In case a transformation for this document is already in progress, you will need to wait for the FileSystem to be full for the ATS (java) to remove its temporary file and realize that this document doesn’t need to be transformed anymore. You can probably also restart the process, if you prefer.
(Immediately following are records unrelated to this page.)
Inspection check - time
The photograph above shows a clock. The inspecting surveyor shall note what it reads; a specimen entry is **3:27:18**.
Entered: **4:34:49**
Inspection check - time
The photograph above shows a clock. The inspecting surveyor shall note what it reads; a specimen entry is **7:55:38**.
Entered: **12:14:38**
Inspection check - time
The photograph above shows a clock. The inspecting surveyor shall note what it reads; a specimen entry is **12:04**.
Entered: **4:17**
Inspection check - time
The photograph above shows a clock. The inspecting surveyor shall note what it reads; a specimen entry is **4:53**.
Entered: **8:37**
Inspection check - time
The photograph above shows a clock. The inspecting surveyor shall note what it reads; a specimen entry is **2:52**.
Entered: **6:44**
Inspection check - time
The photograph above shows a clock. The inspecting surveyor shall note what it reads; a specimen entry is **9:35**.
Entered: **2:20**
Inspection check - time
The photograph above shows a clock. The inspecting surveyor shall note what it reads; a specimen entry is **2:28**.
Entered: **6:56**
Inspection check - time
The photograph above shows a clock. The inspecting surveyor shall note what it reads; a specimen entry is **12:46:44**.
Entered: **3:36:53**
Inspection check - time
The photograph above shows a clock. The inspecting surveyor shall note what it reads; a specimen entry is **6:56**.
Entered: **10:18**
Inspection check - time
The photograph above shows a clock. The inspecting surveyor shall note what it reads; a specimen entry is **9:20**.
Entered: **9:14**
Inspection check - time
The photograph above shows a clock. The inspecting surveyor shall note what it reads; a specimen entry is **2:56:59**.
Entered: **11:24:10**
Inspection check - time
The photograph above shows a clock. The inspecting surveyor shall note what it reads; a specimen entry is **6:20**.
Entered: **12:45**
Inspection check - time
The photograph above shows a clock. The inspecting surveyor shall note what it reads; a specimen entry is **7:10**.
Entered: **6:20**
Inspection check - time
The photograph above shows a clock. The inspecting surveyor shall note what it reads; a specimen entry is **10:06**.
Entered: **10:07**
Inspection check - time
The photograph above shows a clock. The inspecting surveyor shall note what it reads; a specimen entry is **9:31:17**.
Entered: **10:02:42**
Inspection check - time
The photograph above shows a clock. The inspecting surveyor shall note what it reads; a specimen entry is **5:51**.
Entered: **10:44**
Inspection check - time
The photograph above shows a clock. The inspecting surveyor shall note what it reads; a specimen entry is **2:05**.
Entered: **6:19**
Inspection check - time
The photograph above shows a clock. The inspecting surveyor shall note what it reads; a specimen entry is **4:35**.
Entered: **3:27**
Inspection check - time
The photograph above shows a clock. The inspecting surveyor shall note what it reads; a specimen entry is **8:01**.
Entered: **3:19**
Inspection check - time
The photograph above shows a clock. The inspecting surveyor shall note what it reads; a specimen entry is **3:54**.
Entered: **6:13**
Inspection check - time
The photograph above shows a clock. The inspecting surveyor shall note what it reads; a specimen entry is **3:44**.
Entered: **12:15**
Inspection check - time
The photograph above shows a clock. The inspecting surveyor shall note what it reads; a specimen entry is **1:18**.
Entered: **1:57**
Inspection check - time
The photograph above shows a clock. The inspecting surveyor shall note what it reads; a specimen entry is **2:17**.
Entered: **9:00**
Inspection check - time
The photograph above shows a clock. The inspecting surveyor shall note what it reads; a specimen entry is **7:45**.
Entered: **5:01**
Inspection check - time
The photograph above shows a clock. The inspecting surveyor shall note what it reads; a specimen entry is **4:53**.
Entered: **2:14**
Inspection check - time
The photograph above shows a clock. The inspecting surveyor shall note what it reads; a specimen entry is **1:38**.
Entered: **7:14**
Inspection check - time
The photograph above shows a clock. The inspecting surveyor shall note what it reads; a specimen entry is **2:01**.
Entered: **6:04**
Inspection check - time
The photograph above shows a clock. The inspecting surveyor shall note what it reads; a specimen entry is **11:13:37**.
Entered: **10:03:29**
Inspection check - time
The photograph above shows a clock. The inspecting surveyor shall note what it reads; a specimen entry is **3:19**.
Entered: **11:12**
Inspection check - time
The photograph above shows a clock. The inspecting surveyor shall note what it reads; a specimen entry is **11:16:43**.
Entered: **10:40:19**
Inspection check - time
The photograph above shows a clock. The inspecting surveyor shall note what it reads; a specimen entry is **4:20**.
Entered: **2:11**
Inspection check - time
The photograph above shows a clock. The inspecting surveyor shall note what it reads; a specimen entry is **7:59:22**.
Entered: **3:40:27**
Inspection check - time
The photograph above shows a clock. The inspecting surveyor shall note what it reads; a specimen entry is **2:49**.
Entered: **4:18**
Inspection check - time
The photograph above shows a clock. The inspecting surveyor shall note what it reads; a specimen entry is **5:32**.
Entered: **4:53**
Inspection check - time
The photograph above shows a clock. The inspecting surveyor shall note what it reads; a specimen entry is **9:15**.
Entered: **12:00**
That’s only a workaround of course, not a real solution. Therefore, even if I knew that the issue was most probably around “Seite 1“, I replicated the issue on TEST by uploading this same file into the TEST environment and then looked inside the TXT content, to validate that assumption:

alfresco@alf-t1:/tmp/Alfresco# ls -l
total 23960
drwxr-x---  2 alfresco alfresco      4096 Feb 12 09:10 ./
drwxrwxrwt 25 root     root         36864 Feb 12 09:10 ../
-rw-r-----  1 alfresco alfresco   1897650 Feb 12 09:10 source_2995534351432950419_tmp.pdf
-rw-r-----  1 alfresco alfresco  22593536 Feb 12 09:10 target_7429882841367188802_tmp.txt
alfresco@alf-t1:/tmp/Alfresco#
alfresco@alf-t1:/tmp/Alfresco# wc -l target_7429882841367188802_tmp.txt
2509490 target_7429882841367188802_tmp.txt
alfresco@alf-t1:/tmp/Alfresco#
alfresco@alf-t1:/tmp/Alfresco# grep -v "^[[:space:]]*Seite 1$" target_7429882841367188802_tmp.txt | wc -l
1913
alfresco@alf-t1:/tmp/Alfresco#
alfresco@alf-t1:/tmp/Alfresco# sleep 30
alfresco@alf-t1:/tmp/Alfresco#
alfresco@alf-t1:/tmp/Alfresco# wc -l target_7429882841367188802_tmp.txt
83418233 target_7429882841367188802_tmp.txt
alfresco@alf-t1:/tmp/Alfresco#
alfresco@alf-t1:/tmp/Alfresco# grep -v "^[[:space:]]*Seite 1$" target_7429882841367188802_tmp.txt | wc -l
1913
alfresco@alf-t1:/tmp/Alfresco#

As shown above, there are 1913 lines of some texts and then the rest of the millions of lines are exactly “ Seite 1“. This text is actually coming from the page 34 of the PDF (it’s a merge of multiple PDFs it seems). By removing the page 34 from the document, it can be indexed properly. In the end, the “quick” solution for this customer is to fix the PDF (e.g. transform the page 34 into an image, then back into a PDF and OCRize it so it is indexed and searchable).